It is important to note that none of the Ministry of Defence’s capital expenditure relates to developing the facilities and infrastructures required for Nigeria to become an exporter of military ammunition or crafts, rather they relate more to procurements resulting in huge capital outflow from the country as these expenses are incurred. It is worrisome for the country with the largest population in Africa to rely solely on imported equipment and technologies for its military advancement. This poses a challenge to the MOD and necessitates a clarion call to the MOD to seek relevant partnerships, opportunities, and avenues to transform Nigeria from an importer of non-human military resources to an exporter of these technologies, equipment, and ammunition to other countries within and beyond Africa.
The Police formation and command planned expense presented was ₦50 billion (recurrent – 59%, capital – 41%). A larger share of the police formation and command capital expenditure relates to the purchase of marine boats and helicopters which could have been more effective if these expenditures rather related to upskilling, enhancing motivation and dedication of the police command considering the toughening times faced by an average police officer who is required to commit him/herself to the public service.
The Federal Capital Territory administration’s planned expense presented was N100 billion (100% capital). The FCT has more pressing needs for 14 percent of the allotted spend which will be incurred in the construction of a Court of Appeal, and the rehabilitation of the federal secretariat.
The Office of the National Security Adviser’s planned expense presented was N29.70 billion (recurrent – 92%, capital – 8%). The 8% capital expenditure will result in a monetary outflow from the nation as it relates to the partial settlement of outstanding liabilities for procurement of treated/operational vehicles for the State House and ONSA.
The Department of State Services (DSS) planned expense presented was ₦49.05 billion (100% capital). All the planned expenditures of the DSS will result in monetary outflow out of the country as none of the planned equipment can be sourced within the Federal Republic of Nigeria Territory.
================
* Work instruction 1 *
Rewrite the paragraph of the budget passage that begins "The Police formation and command planned expense" as a short list, keeping its main facts.
* Work instruction 2 *
From the budget passage, list every planned expense figure it presents, each with the body it belongs to.
* Work instruction 3 *
Extend the budget passage with a new paragraph that follows on from its last one.
================
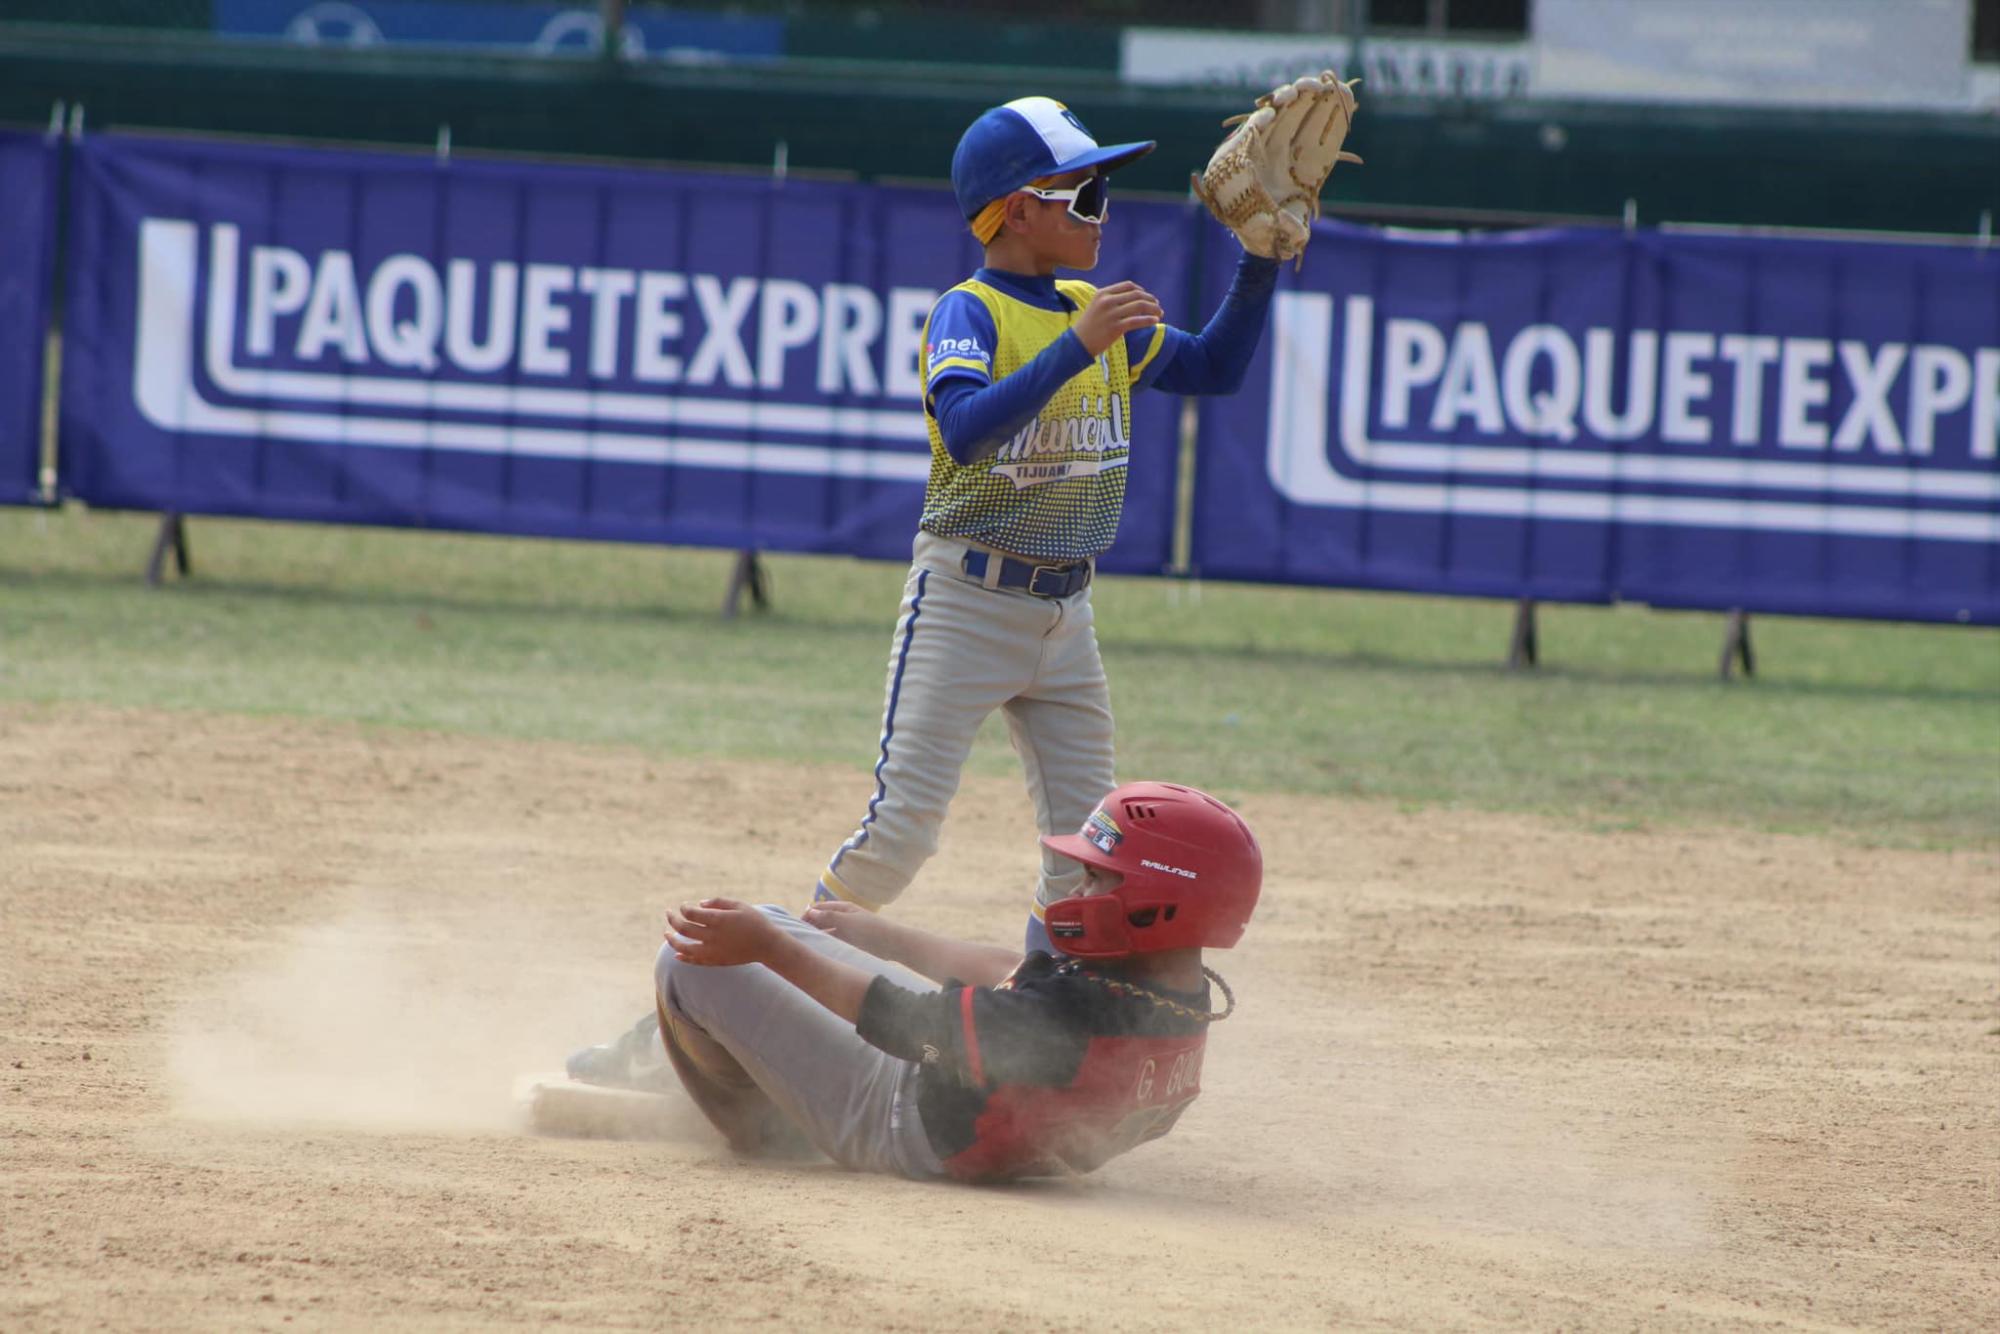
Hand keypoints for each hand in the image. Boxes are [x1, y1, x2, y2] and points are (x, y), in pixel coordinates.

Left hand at [665, 898, 782, 966]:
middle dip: (672, 920)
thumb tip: (699, 905)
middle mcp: (712, 936)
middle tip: (667, 914)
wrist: (767, 945)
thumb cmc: (755, 922)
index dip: (684, 908)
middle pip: (684, 928)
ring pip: (684, 947)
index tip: (684, 905)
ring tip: (666, 934)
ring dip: (672, 940)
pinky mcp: (716, 961)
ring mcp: (713, 951)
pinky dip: (684, 957)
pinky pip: (695, 961)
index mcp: (718, 920)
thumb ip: (718, 902)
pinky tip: (677, 954)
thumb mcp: (739, 905)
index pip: (691, 913)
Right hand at [803, 900, 897, 957]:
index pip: (820, 908)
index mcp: (843, 908)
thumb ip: (829, 916)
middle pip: (822, 919)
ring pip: (827, 931)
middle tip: (798, 936)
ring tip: (805, 944)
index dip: (807, 914)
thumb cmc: (871, 929)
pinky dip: (826, 943)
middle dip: (810, 925)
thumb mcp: (848, 921)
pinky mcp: (850, 942)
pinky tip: (819, 949)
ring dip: (817, 935)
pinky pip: (834, 941)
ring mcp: (846, 930)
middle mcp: (843, 917)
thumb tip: (810, 910)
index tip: (797, 925)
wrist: (892, 944)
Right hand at [1072, 281, 1162, 356]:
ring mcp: (1111, 314)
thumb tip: (1135, 300)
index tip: (1148, 298)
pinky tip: (1155, 321)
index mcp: (1103, 293)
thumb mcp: (1097, 307)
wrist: (1077, 344)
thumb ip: (1112, 300)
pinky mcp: (1116, 328)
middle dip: (1150, 300)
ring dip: (1153, 309)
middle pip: (1136, 295)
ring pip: (1139, 306)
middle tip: (1158, 306)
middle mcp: (1107, 301)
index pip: (1128, 286)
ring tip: (1160, 314)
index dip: (1142, 291)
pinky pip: (1137, 321)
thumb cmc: (1089, 327)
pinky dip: (1149, 320)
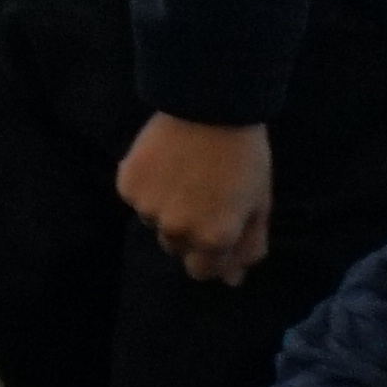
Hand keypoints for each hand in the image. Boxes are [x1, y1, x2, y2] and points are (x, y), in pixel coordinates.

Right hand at [117, 112, 278, 283]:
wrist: (209, 107)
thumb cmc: (244, 157)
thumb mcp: (258, 205)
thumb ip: (247, 246)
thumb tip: (232, 280)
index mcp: (213, 238)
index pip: (202, 272)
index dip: (211, 255)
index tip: (218, 231)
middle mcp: (176, 230)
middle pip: (176, 247)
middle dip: (190, 231)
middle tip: (204, 197)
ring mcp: (147, 208)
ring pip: (155, 221)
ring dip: (167, 208)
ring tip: (184, 176)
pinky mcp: (127, 184)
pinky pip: (136, 197)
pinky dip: (148, 187)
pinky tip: (164, 163)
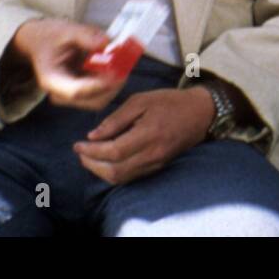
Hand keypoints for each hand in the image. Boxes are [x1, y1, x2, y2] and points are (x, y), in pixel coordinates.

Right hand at [7, 19, 126, 110]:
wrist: (42, 41)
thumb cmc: (51, 37)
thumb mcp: (66, 30)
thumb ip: (85, 36)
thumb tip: (105, 43)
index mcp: (52, 80)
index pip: (76, 92)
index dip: (99, 85)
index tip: (116, 73)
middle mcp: (61, 93)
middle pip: (93, 101)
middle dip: (113, 86)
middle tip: (125, 66)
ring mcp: (73, 95)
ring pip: (101, 99)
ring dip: (116, 83)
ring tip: (122, 62)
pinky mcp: (83, 92)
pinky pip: (103, 92)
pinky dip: (113, 80)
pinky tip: (117, 64)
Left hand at [73, 87, 215, 184]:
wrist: (201, 112)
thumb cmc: (170, 102)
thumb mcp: (142, 100)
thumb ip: (117, 118)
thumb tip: (94, 136)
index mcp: (148, 134)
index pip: (113, 151)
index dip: (91, 151)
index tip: (77, 144)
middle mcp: (153, 153)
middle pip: (115, 171)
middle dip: (92, 164)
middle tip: (81, 152)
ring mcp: (157, 163)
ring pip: (122, 178)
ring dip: (101, 171)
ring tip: (90, 157)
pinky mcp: (159, 166)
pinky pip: (132, 176)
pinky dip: (115, 171)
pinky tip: (107, 160)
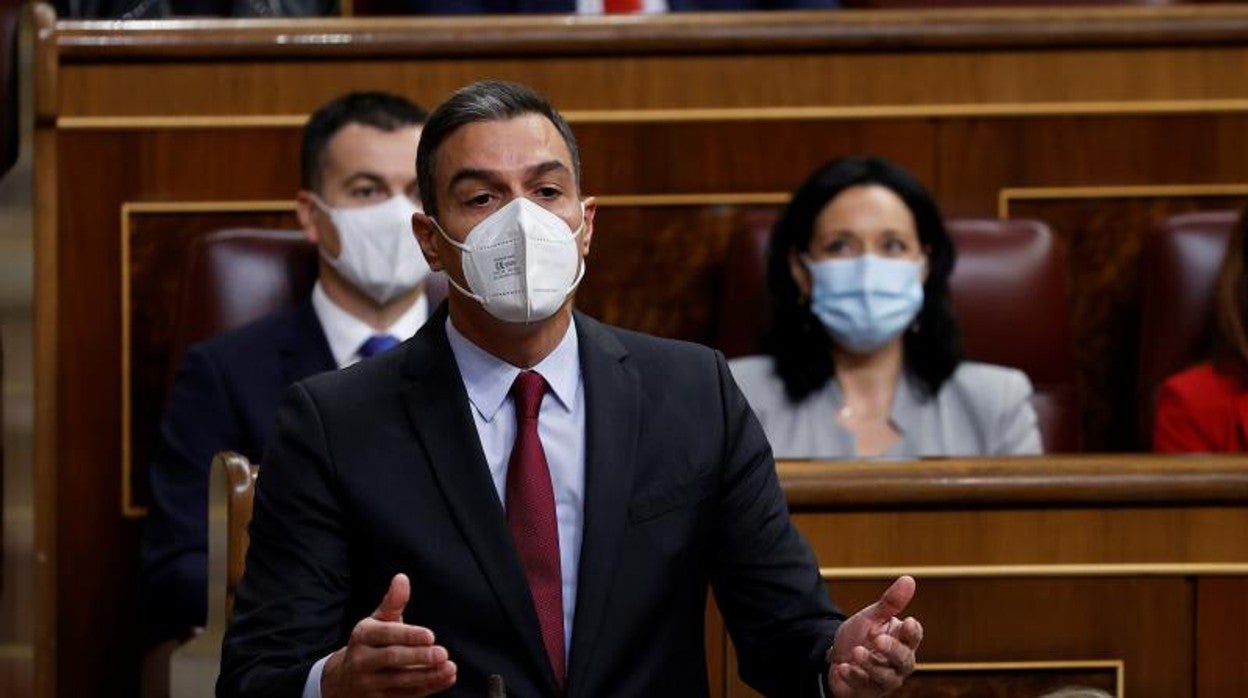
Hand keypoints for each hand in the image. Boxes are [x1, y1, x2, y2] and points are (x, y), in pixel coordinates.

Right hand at [322, 573, 456, 697]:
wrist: (342, 680)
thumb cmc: (370, 643)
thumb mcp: (377, 621)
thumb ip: (392, 602)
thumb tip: (402, 578)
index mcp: (362, 635)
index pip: (386, 634)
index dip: (409, 635)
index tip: (430, 635)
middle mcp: (362, 660)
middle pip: (392, 659)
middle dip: (419, 657)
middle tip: (442, 653)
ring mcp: (369, 683)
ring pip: (401, 681)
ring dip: (428, 676)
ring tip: (449, 668)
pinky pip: (406, 695)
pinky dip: (428, 688)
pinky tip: (446, 678)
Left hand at [827, 575, 922, 697]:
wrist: (834, 657)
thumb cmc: (859, 638)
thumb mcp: (871, 618)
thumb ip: (890, 603)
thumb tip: (909, 579)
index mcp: (902, 642)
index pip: (914, 637)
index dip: (912, 632)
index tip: (907, 621)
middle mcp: (898, 663)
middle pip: (904, 660)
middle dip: (892, 650)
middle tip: (878, 639)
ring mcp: (884, 679)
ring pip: (887, 677)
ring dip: (872, 664)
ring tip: (857, 652)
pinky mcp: (868, 690)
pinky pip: (864, 685)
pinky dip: (854, 675)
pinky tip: (844, 667)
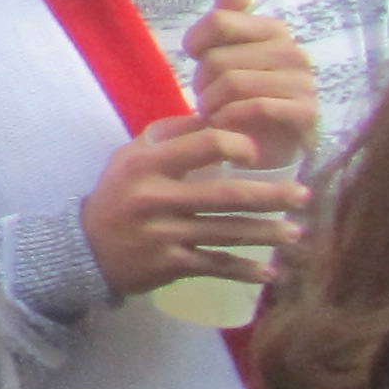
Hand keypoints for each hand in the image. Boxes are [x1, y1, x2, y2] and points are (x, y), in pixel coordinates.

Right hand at [79, 111, 310, 296]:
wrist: (84, 247)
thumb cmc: (117, 194)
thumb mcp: (131, 156)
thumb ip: (170, 135)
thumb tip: (216, 115)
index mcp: (147, 165)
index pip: (202, 146)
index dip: (236, 145)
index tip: (256, 154)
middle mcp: (156, 198)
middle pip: (225, 196)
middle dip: (270, 196)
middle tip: (303, 197)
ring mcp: (164, 235)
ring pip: (227, 233)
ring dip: (267, 235)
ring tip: (296, 234)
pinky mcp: (169, 265)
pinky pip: (215, 267)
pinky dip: (244, 272)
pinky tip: (269, 273)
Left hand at [185, 0, 320, 171]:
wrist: (266, 145)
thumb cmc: (241, 95)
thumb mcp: (227, 54)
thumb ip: (227, 18)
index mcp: (272, 30)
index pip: (218, 21)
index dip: (195, 43)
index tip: (195, 59)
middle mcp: (292, 51)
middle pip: (219, 58)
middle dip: (202, 83)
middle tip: (206, 97)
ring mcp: (303, 82)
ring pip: (233, 83)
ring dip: (212, 104)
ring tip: (212, 113)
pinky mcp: (305, 112)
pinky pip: (257, 107)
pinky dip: (231, 119)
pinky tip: (225, 125)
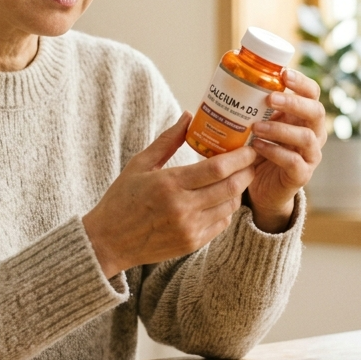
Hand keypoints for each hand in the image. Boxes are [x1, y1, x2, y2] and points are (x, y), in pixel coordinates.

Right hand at [82, 113, 257, 278]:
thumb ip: (167, 140)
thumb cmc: (122, 199)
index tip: (250, 148)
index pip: (216, 169)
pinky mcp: (192, 243)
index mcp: (168, 184)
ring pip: (230, 206)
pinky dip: (227, 209)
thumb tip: (188, 116)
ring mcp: (189, 228)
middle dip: (247, 172)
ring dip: (238, 190)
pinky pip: (221, 223)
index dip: (239, 157)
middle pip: (230, 187)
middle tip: (252, 160)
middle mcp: (182, 208)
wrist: (108, 241)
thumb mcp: (139, 164)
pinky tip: (221, 198)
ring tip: (237, 177)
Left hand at [247, 69, 326, 231]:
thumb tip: (230, 78)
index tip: (283, 73)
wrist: (261, 187)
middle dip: (294, 102)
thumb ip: (254, 107)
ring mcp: (310, 155)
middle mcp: (313, 133)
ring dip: (280, 129)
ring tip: (256, 127)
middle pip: (316, 111)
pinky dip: (275, 152)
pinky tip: (257, 147)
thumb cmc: (260, 149)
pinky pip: (294, 161)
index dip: (301, 82)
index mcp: (304, 117)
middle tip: (269, 98)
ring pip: (306, 137)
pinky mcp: (301, 175)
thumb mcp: (259, 124)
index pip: (312, 93)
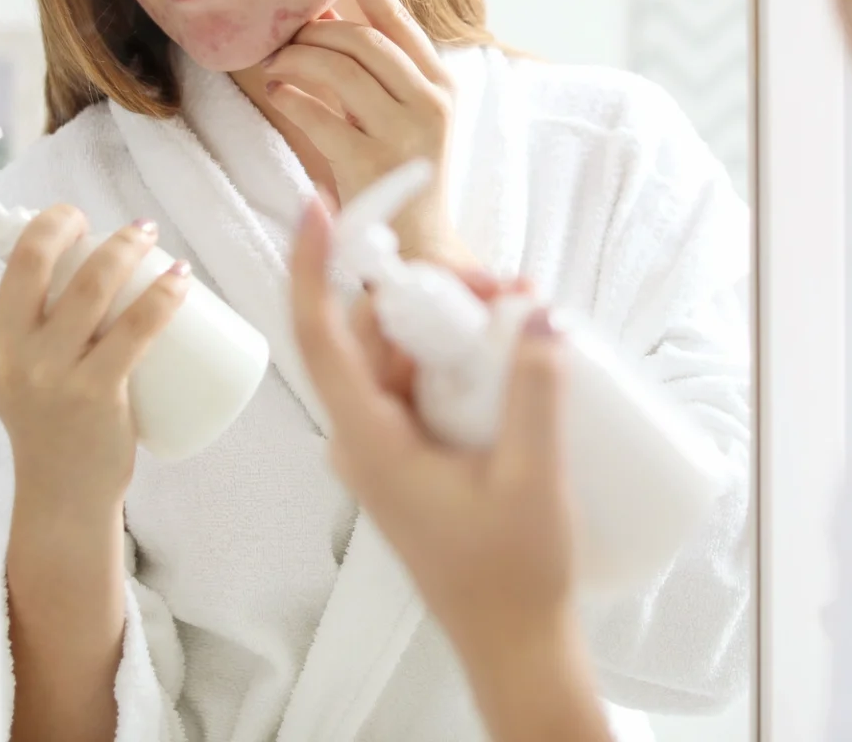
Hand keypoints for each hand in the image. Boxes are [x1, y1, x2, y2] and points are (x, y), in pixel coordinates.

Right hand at [0, 207, 190, 515]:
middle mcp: (19, 354)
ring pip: (95, 289)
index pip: (14, 268)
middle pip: (45, 266)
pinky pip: (135, 331)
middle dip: (83, 228)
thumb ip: (40, 336)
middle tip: (130, 227)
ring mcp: (57, 375)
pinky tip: (182, 279)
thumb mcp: (26, 376)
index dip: (45, 228)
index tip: (75, 218)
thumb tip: (85, 276)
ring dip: (130, 250)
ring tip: (157, 239)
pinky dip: (163, 297)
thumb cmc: (55, 430)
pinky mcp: (97, 395)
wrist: (63, 498)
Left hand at [262, 0, 470, 264]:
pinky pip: (319, 114)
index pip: (399, 21)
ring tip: (276, 66)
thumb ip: (375, 70)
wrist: (419, 246)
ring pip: (340, 69)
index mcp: (441, 85)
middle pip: (363, 41)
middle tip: (284, 38)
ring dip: (297, 60)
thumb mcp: (401, 115)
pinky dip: (291, 97)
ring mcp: (404, 135)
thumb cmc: (401, 175)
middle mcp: (431, 103)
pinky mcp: (372, 165)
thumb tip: (327, 15)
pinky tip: (278, 93)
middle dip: (316, 32)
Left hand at [287, 199, 578, 664]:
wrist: (513, 642)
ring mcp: (386, 448)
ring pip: (401, 357)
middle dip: (426, 290)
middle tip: (502, 282)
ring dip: (448, 323)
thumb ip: (534, 389)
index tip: (319, 207)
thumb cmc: (511, 577)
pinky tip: (508, 346)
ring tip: (520, 308)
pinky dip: (456, 357)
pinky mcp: (412, 455)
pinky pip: (420, 386)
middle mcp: (364, 439)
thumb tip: (538, 313)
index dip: (313, 267)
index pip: (320, 337)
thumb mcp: (532, 476)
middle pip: (372, 334)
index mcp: (370, 443)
================
* Your response 1 *
- Planned expense for the Police formation and command: ₦50 billion, split 59% recurrent and 41% capital.
- Most of the capital spending goes to marine boats and helicopters.
- That money could do more if it went to upskilling police officers and building their motivation and dedication, since the average officer faces hard times while committed to public service.

* Your response 2 *
- Police formation and command: ₦50 billion
- Federal Capital Territory administration: N100 billion
- Office of the National Security Adviser: N29.70 billion
- Department of State Services (DSS): ₦49.05 billion

* Your response 3 *
The State House planned expense presented was N28.00 billion (100% capital). The total amount allotted to this expenditure line item is just too frivolous and not required for the advancement of ‘Renewed Hope’ in the deplorable situation Nigeria has experienced within the year 2023.
The Federal Ministry of Works planned expense presented was N300 billion (100% capital). This represents 14 percent of the total appropriation for the 2023 supplementary budget, but it is only N58 billion (19%) of the total planned expense that relates to the development of new infrastructure, while the larger 81 percent relates to rehabilitation, payment for the end phase of projects, dualization, liabilities, emergency repairs, construction, special intervention, critical intervention, proposals among others which would have been mitigated if the right infrastructural development and project management practices have been deployed on these projects whose provisions have been factored in prior budgets.
The Federal Ministry of Agriculture and Food Security planned expense presented was N200 billion (recurrent – 52%, capital – 48%). The Ministry of Agriculture’s capital expenditure presented relates to the provision of agricultural implements, infrastructures, and assorted inputs for the rainy season as well as dry season farming of wheat, maize, rice, and cassava. These expenditures will advance opportunities for Nigeria to expand her non-crude income and increase access to food supply within her territory, not excluding the opportunity for wealth expansion of the average Nigerian actively involved in agriculture with access to these seedlings and infrastructure.
The Federal Ministry of Housing planned expense presented was N100 billion (100% capital). The expenditures relate to the National Housing Programme construction of 40,000 units of Renewed Hope mini estates/cities, slum upgrade, urban renewal, and provision of developmental infrastructure facilities across the nation. Access to these facilities and infrastructures upon their completion, which will not be in the year 2023, to the common Nigerian who do not belong to any political, governmental, or ruling affiliation will be carefully considered to review the impact of these developmental projects on the average Nigerian.
The Independent National Electoral Commission (INEC) planned expense presented was N18 billion (100% recurrent) of which further details as regards the allocation are not available as at the time of this writing.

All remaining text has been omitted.